Texte fourni:
Je les ai trouvés touchants ces gens simples et taiseux, un peu cabossés, qui attendent le père comme d’autres ont attendu Godot (l’absurde en moins). L’attente agit comme un processus nécessaire pour que chacun petit à petit se révèle aux autres. Dans cette vallée où les hommes sont parfois aussi sauvages et silencieux que la nature le temps semble s’être arrêté. Au final cette attente va leur ouvrir un vaste champ de possibles et leur offrir une part de ciel, l’espoir de « comprendre la teneur de ce trou béant qui avait fait [leur] différence ». 

J’ai aimé l’écriture très descriptive où chaque geste est précisé avec minutie. Du lavage d’un pot de miel vide à la préparation d’une pièce montée, rien n’est épargné au lecteur. Personnellement, j’apprécie ce parti pris « behavioriste » où l’auteur s’attarde davantage sur l’action que sur l’introspection psychologique. Cette dernière est présente mais reste discrète (tout le contraire du soporifique dernier Kasischke par exemple). Sans doute pour cela que j’ai parcouru ces quelques 400 pages sans lassitude même s’il y a quelques longueurs. 

Le découpage du texte est je trouve très cinématographique. Un enchaînement de chapitres qui sont autant de séquences et de scènes où les dialogues occupent une place importante et participent à leur manière à l’étude du comportement des individus sans avoir recours à cette introspection que je trouve tellement pénible.

À faire: Recopiez à l'identique le passage du texte fourni qui s'ouvre sur les mots « Le découpage du » et se termine par « trouve tellement pénible. ».

Données extraites:
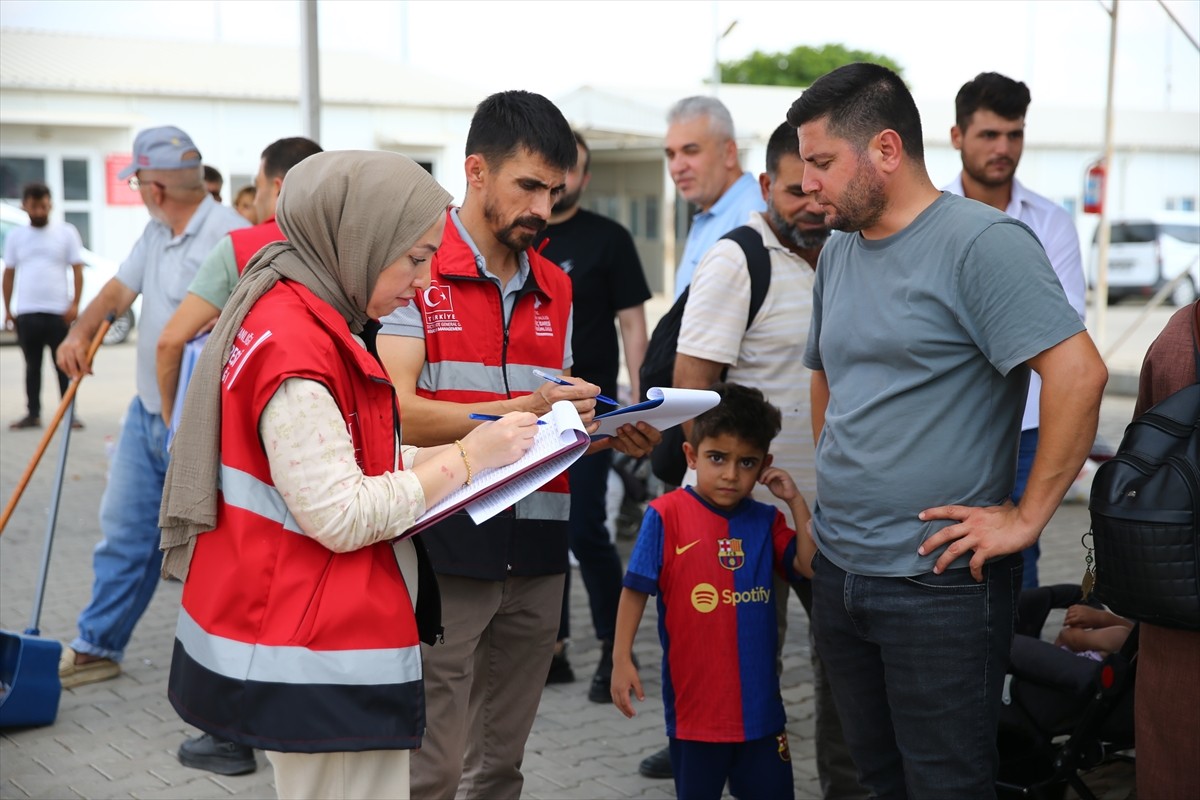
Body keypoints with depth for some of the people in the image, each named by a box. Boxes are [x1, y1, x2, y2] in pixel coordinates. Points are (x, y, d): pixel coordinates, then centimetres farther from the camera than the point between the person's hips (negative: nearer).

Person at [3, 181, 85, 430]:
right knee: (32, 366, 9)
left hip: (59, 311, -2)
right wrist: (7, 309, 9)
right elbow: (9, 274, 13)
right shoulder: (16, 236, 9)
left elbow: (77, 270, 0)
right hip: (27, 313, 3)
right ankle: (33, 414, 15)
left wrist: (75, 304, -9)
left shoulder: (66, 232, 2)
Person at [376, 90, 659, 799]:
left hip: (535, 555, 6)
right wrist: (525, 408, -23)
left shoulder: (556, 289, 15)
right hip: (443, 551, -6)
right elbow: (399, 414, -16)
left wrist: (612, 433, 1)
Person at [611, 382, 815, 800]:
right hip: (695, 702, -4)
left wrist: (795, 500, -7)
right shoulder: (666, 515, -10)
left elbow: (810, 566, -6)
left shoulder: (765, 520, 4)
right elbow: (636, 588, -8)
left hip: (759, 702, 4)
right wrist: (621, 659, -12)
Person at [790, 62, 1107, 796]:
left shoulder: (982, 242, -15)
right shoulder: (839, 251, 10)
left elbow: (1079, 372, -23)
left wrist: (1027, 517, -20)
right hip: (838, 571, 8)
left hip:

==

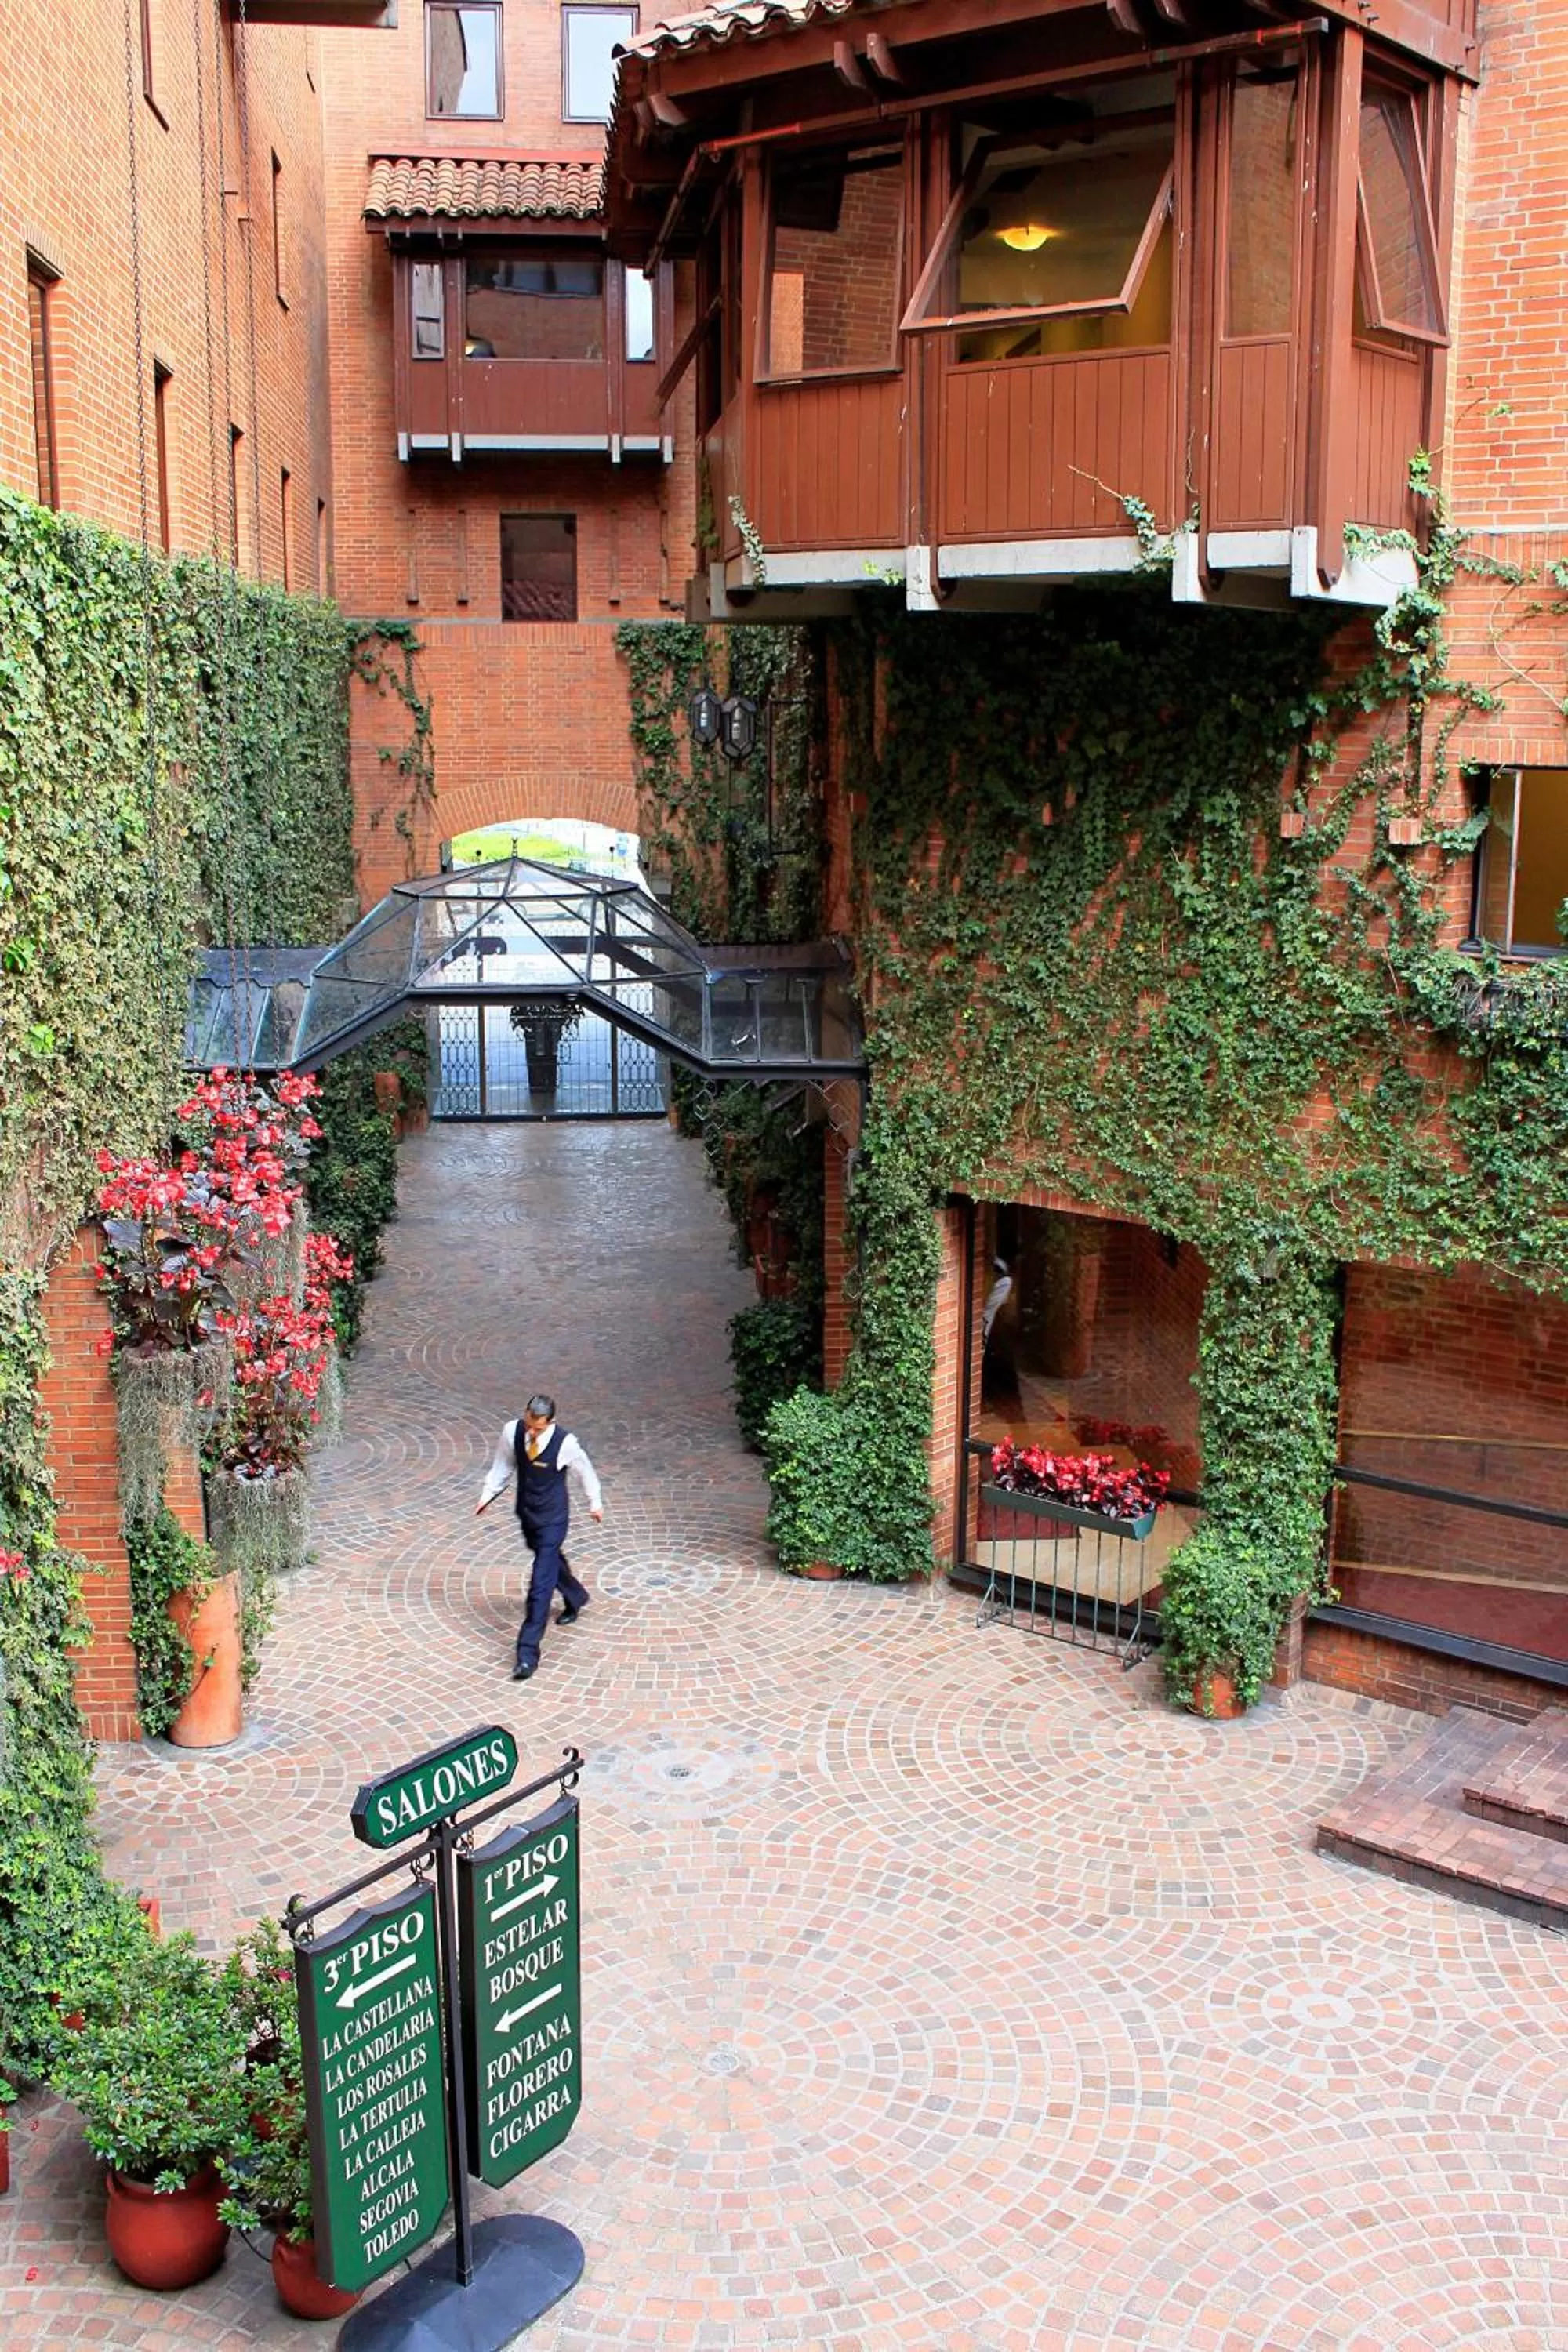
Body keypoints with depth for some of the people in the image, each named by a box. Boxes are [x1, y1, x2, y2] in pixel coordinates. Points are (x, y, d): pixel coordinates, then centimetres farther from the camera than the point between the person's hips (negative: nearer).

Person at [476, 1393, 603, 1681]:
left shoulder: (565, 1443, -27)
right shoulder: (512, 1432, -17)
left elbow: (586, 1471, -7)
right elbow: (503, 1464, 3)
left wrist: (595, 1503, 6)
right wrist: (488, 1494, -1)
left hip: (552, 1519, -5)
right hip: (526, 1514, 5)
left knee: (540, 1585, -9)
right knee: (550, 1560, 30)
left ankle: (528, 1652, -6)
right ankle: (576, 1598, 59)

---

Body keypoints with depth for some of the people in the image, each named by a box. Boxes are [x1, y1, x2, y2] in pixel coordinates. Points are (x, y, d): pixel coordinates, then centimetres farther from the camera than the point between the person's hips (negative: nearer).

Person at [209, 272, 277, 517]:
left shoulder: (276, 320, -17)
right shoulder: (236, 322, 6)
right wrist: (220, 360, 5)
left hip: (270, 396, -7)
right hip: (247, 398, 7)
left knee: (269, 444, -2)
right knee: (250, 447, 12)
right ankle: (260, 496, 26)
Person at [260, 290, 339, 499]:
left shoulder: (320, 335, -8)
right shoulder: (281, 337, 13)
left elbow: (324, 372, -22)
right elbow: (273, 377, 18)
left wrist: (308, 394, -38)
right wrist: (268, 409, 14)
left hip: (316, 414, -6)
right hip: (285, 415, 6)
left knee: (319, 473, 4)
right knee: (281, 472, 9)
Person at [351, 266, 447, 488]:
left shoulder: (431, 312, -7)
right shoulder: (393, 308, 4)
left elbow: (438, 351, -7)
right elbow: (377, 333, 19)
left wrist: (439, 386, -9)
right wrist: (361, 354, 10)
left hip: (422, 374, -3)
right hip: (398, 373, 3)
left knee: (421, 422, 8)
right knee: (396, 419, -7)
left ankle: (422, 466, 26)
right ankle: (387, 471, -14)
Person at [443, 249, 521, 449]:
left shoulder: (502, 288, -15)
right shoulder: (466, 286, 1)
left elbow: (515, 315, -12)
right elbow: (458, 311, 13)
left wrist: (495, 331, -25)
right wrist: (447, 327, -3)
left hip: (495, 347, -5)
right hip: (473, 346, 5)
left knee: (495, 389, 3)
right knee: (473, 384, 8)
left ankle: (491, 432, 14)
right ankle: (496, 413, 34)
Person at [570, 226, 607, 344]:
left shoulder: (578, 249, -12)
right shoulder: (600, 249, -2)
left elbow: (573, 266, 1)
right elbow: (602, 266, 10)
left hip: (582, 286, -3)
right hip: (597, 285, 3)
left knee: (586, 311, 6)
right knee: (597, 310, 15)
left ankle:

Résultat:
Le découpage du texte est je trouve très cinématographique. Un enchaînement de chapitres qui sont autant de séquences et de scènes où les dialogues occupent une place importante et participent à leur manière à l’étude du comportement des individus sans avoir recours à cette introspection que je trouve tellement pénible.